Perceiving this, I seek your blessings to blame, begrudge,
And destroy the monstrous demon of selfishness.

LC 92: The mind that cherishes mothers and places them in bliss
Is the gateway leading to infinite qualities.
Seeing this, I seek your blessings to cherish these transmigratory beings
More than my life, even should they rise up as my enemies.

So the purpose of circumambulation is not just to avoid being reborn in the lower realms and to achieve a higher rebirth—a deva or human rebirth. It’s not just to be free from samsara and achieve lower nirvana, the everlasting happiness. There are numberless living beings in each of the six realms, so every hell being, to free them from the sufferings of samsara and bring them to the peerless happiness, enlightenment, buddhahood. Same thing, there are numberless hungry ghosts, numberless animals, numberless human beings in numberless universes, also numberless suras, numberless asuras and numberless intermediate state beings, so to free everyone from the oceans of samsaric suffering and bring them to enlightenment by myself alone.

Think, “Therefore, to be able to do that perfectly, without mistakes, I must achieve the state of omniscience. Therefore, I need to actualize the stages of the path to buddhahood. Therefore, I am going to circumambulate, to purify all the defilements and obstacles and collect the necessary conditions, the merits.”

With this bodhicitta motivation you walk around the holy objects, the stupas, statues and scriptures, any holy objects, Buddha, Dharma and Sangha, then with each step you collect endless skies of merit. So that is the motivation.

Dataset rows
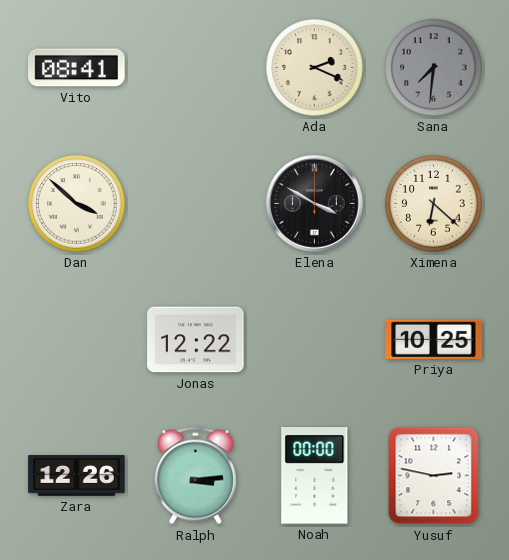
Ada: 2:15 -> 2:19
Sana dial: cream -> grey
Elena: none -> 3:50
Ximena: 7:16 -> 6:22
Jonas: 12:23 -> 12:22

> [TASKS TO CARRY OUT]:
1. Write out everything from "Perceiving this, I" down to "as my enemies." in the circumambulation passage, swapping "blessings" for "support".
2. According to the circumambulation passage, what do you collect with each step when you walk around holy objects with the bodhicitta motivation?
Nothing in the listing matters here.

> [THE RESULTS]:
1.
Perceiving this, I seek your support to blame, begrudge,
And destroy the monstrous demon of selfishness.

LC 92: The mind that cherishes mothers and places them in bliss
Is the gateway leading to infinite qualities.
Seeing this, I seek your support to cherish these transmigratory beings
More than my life, even should they rise up as my enemies.

2. Endless skies of merit.